People preparing to sell recreational marijuana in New York and those who grew and harvested the state’s first crop fear that a federal ruling blocking retail licenses will delay the start of the upstate industry and hurt their businesses.
US District Court Judge Gary Sharpe issued an injunction Thursday preventing state cannabis regulators from issuing retail licenses in Central New York, Western New York, the Finger Lakes, the of Mid-Hudson and Brooklyn amid a lawsuit from the Variscite company after its application to be one of the state’s first retailers was denied.
Cannabis growers and more than 900 people who applied for the state’s first conditional adult-use retail dispensary licenses are concerned the decision will delay the opening of upstate pot stores.
“The question is what, what will become of all this product now?” asked Patrick Hines, a partner at Hodgson Russ LLP. “Is it wasted, which obviously has real consequences for real people? Or does it move into the existing illicit market, which obviously doesn’t have the same concerns?”
Officials with the state Office of Cannabis Management say they are moving forward with processing hundreds of retail license applications as quickly as possible, and expect the anticipated timeline for the first recreational marijuana sales in New York by the end of the year. stay on track.
New York’s Adult Conditional Use Retail Dispensary Program and related $220 million fund were legislated to support the first 150 retail dispensaries in the state.
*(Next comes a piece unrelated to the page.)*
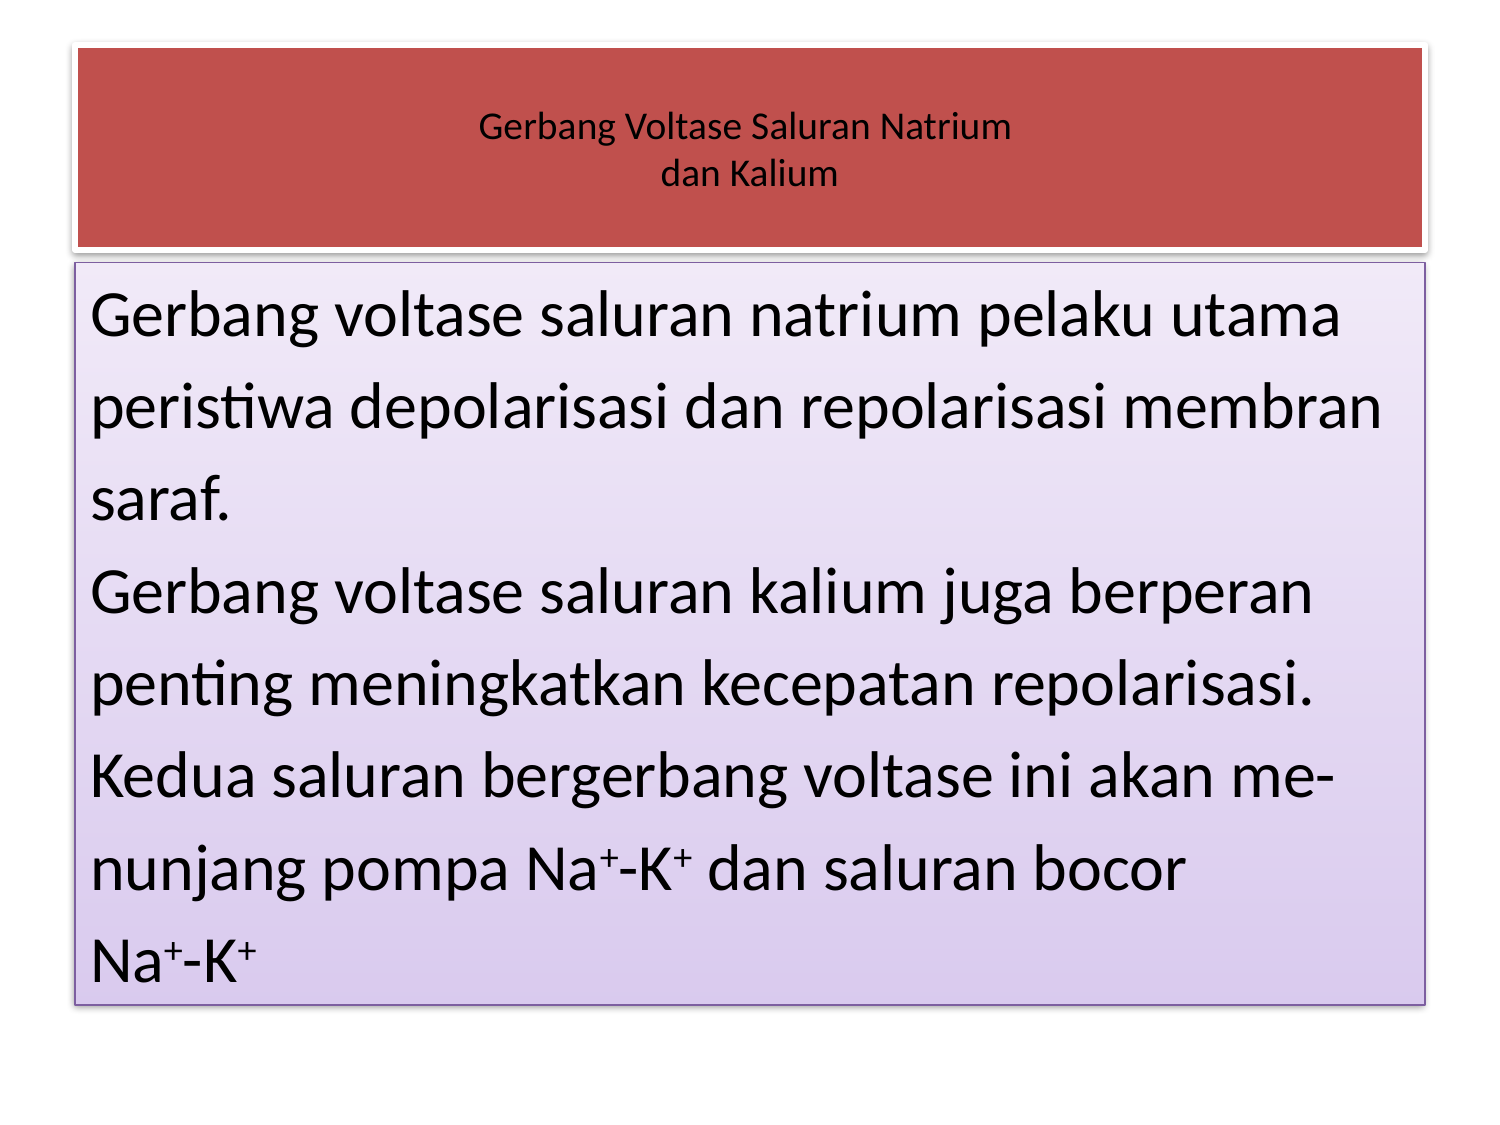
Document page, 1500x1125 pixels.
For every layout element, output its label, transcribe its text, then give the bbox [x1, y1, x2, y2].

list Gerbang voltase saluran natrium pelaku utama peristiwa depolarisasi dan repolarisasi membran saraf. Gerbang voltase saluran kalium juga berperan penting meningkatkan kecepatan repolarisasi. Kedua saluran bergerbang voltase ini akan me- nunjang pompa Na+-K+ dan saluran bocor Na+-K+ [74, 262, 1426, 1006]
title Gerbang Voltase Saluran Natrium dan Kalium [72, 42, 1428, 253]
This first tranche of licenses is reserved for people with a significant presence in the state and a prior marijuana conviction under the old drug laws.
Variscite’s CAURD application was denied because the owner’s cannabis conviction took place in Michigan. The company argues that the denial based on state residency violates constitutional business rules.
Officials with the Office of Cannabis Management expect to expand retail license applications outside of that scope by the middle of next year.
“The fact that this person couldn’t wait another six months, that’s really a shame,” said New York Cannabis Association President Allan Gandelman. “Cast [they] I had to file a lawsuit to stop all these people from running their businesses, it’s really weird.”
Gandelman grew an acre of high-THC cannabis on his farm in Cortland, New York, this year. His plan to supply products to cannabis retailers in the Finger Lakes and Central New York is now on hold.
He says he will drive hundreds of miles to sell to dispensaries in other regions not affected by the ruling if necessary.
“Fresh cannabis flower is really only good for about six months and hopefully we’ll be able to sell all of it within the next six months to the other stores in the other regions,” Gandelman added.
The state’s plans for filing an appeal are unclear. Officials with the state attorney general’s office say the office is reviewing the decision, but would not answer further questions about its intent to challenge Sharpe’s order.
OCM will not comment on pending litigation, but the state’s Cannabis Control Board is expected to issue New York’s first marijuana sales licenses elsewhere in the state later this month.
“We don’t know who is really going to be affected, we just know that people in these regions are going to be affected,” Gandelman said.
The state’s Office of Cannabis Management will continue to finalize additional rules and regulations for people who grow, process and sell marijuana in New York as licensing programs and applications expand next year.
The state Budget Division projects $56 million in projected revenue from marijuana sales in fiscal year 2023 and $95 million in 2024. That’s expected to continue to rise 40-65% per year for the rest of the decade, But those numbers could be much lower than expected depending on how long retail licensing and business openings are delayed by legal challenges.